Without the on-going disclosure of each bank's current asset, liability and off-balance sheet exposure details, investors do not have the information they need to assess the risk of a bank stock investment.
According to a NY Times Dealbook article,
Shares of the struggling Italian bank UniCredit continued to slide on Monday after an offering of new stock met with little interest from investors.
In midafternoon trading in Milan, the bank’s share price had fallen more than 12 percent. Trading in the bank’s stock was suspended at least twice on Monday because of market volatility.
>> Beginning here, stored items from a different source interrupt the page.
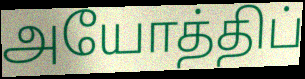
அயோத்திப்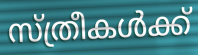
സ്ത്രീകൾക്ക്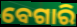
ବେଗାରି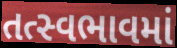
તત્સ્વભાવમાં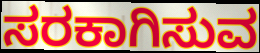
ಸರಕಾಗಿಸುವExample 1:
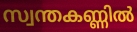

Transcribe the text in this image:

സ്വന്തകണ്ണിൽ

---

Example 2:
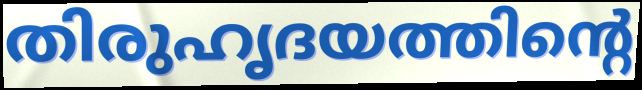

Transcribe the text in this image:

തിരുഹൃദയത്തിന്റെ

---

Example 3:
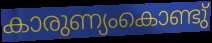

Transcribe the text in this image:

കാരുണ്യംകൊണ്ടു്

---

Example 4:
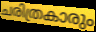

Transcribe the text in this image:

ചരിത്രകാരും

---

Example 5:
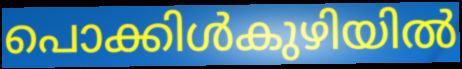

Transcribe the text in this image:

പൊക്കിൾകുഴിയിൽ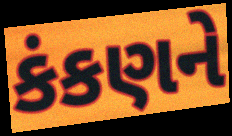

Last week, the bank announced a plan to sell new stock at 1.943 euros a share in an effort to raise nearly 7.5 billion euros ($9.6 billion). At that level, the company said, the price represented a 43 percent discount, making certain assumptions about the offering.
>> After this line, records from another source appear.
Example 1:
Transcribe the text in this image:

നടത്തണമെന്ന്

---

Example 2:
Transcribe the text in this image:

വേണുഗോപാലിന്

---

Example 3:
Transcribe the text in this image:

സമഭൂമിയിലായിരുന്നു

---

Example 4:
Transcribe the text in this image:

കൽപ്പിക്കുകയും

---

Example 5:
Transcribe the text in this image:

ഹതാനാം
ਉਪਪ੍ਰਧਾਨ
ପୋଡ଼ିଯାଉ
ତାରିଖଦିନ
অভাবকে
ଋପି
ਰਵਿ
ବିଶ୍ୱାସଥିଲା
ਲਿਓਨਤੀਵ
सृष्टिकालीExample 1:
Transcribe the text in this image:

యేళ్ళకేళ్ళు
Since the announcement, investors have been wary, and the bank has lost more than 40 percent of its market value. UniCredit’s current market capitalization of about 7.6 billion euros ($9.65 billion) is only slightly more than the amount the bank had hoped to raise through its rights issue.
Investors have shown little interest in the company’s rights issue, which also began trading on Monday. The issuance, which allows shareholders to buy two new shares each in the Italian bank for 1.943 euros, was trading at 68 euro cents a share in midafternoon trading in Europe.
The lack of investor appetite for UniCredit’s rights issue is a bad omen for other European banks, which must raise a combined 115 billion euros in capital by a regulatory deadline of June.
Many firms had hoped to tap the equity markets to raise new funds. With investors shying away from multibillion dollar rights issues, banks may need to find other ways to increase their reserves. Options include selling business operations, particularly in overseas markets, and rejiggering their balance sheets to free up capital.